Na sessão inaugural do O hindu Tech Summit 2026, organizado conjuntamente pelo The Hindu Group, Vellore Institute of Know-how e Sify Applied sciences, o Dr. Viswanathan disse que nos últimos 20 anos ou mais, a economia cresceu para colocar a Índia como a quarta maior economia do mundo, ultrapassando o Japão em 2025. Paralelamente, a desigualdade também cresceu, com apenas cerca de 70 lakh pessoas no país declarando-se pertencentes ao grupo de renda mais alta. “Dizem que a Índia é o país mais desigual do mundo, atrás apenas da Rússia.
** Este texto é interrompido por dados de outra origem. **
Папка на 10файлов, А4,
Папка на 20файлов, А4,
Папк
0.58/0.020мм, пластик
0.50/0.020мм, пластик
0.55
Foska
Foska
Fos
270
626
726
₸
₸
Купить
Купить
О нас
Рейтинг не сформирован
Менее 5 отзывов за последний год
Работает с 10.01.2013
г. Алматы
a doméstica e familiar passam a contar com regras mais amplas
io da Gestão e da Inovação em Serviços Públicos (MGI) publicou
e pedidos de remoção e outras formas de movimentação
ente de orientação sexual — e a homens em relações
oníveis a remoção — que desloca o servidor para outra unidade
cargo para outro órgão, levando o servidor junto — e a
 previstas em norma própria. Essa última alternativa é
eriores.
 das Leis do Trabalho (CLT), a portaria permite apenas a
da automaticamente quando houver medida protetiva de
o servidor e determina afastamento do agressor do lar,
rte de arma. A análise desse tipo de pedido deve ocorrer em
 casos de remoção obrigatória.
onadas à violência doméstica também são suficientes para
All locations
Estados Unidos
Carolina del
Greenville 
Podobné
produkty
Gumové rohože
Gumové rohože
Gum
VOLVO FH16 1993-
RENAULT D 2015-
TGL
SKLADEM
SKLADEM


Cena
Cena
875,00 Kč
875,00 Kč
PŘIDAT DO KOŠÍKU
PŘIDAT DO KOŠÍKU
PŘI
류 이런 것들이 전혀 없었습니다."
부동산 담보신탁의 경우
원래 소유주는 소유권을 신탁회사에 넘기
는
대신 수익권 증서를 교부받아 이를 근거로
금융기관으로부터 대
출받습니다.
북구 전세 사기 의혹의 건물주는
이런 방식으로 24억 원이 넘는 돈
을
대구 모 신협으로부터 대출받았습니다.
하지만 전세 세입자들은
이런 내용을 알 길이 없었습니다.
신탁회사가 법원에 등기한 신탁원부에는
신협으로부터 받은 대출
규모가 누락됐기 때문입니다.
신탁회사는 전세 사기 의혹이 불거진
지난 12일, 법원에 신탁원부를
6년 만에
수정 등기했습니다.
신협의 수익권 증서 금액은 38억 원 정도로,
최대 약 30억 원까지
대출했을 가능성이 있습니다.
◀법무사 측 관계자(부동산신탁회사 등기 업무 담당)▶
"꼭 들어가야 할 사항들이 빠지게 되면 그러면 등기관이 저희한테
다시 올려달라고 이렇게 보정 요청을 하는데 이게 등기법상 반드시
A menos que forneçamos educação, isso não pode ser restringido. Requer política governamental”, repetiu o Dr. Viswanathan. Para isso, a educação deve chegar a todas as crianças pertencentes a famílias pobres e à classe média.
Citando números, ele disse que a renda per capita do Japão period 12 vezes maior que a da Índia. Enquanto o rendimento per capita da Índia period de 2.900 dólares, o do Japão period de 36.000 dólares. Embora alguns responsáveis governamentais exalassem confiança de que a Índia poderia ultrapassar a Alemanha dentro de alguns anos, deve ter-se em mente que o rendimento per capita da Alemanha period de 58.000 dólares – 20 vezes o da Índia. “No ano 2000, havia apenas nove bilionários no país. Agora, já ultrapassamos os 300”, sustentou.

O impulso da nova política educativa para melhorar a taxa bruta de matrículas dos actuais 28% para 50% nos próximos 15 anos significaria que o número de estudantes em faculdades e universidades teria de ser duplicado. Isso, disse Viswanath, significava que alguém teria que pagar por eles. No cenário precise, o fardo do ensino superior recaiu principalmente sobre o aluno; o governo gastou apenas 3% a 4% do PIB, embora a Comissão Kothari nos anos sessenta tivesse recomendado uma despesa de pelo menos 6% do PIB.
Devido à falta de gastos, apenas quatro milhões de crianças dos 14 milhões elegíveis para o ensino superior estão em faculdades e universidades. Da mesma forma, se a Índia competisse com os países desenvolvidos, os gastos em investigação e desenvolvimento deveriam aumentar consideravelmente em relação aos actuais 0,7%.
Traçando a história do VIT, o Dr. Viswanathan disse que o que começou em 1984 com 180 alunos agora cresceu para acomodar 1 lakh estudantes de todos os estados indianos e 75 outros países.
Papel da IA
“A IA não é um disruptor; a IA é uma evolução”, disse Raju Vegesna, presidente e diretor administrativo da Sify Applied sciences, no discurso de abertura. “Assim como a Web nos permitiu chegar a lugares e partilhar conhecimento, também obteremos todos esses benefícios da IA”, acrescentou. Embora a Índia possa estar atrasada no ensino superior, o Sr. Vegesna exalava confiança de que o país terá a sua forma única de enfrentar as transformações e o mercado.
Dando um exemplo, ele disse que a IA period como dar uma motocicleta a um ciclista; garantiu que chegassem a mais lugares com mais rapidez, embora a tecnologia deva ser adotada com cautela. As probabilities da Índia no jogo estavam em como adotar a tecnologia de IA em benefício das empresas.
Entre os presentes na sessão inaugural estavam Santhosh TG, Chief Digital Officer, Change Mobility, Suresh Nambath, Editor, O Hindu, LV Navaneeth, CEO do The Hindu Group, e Suresh Balakrishna, Diretor de Receitas do The Hindu Group.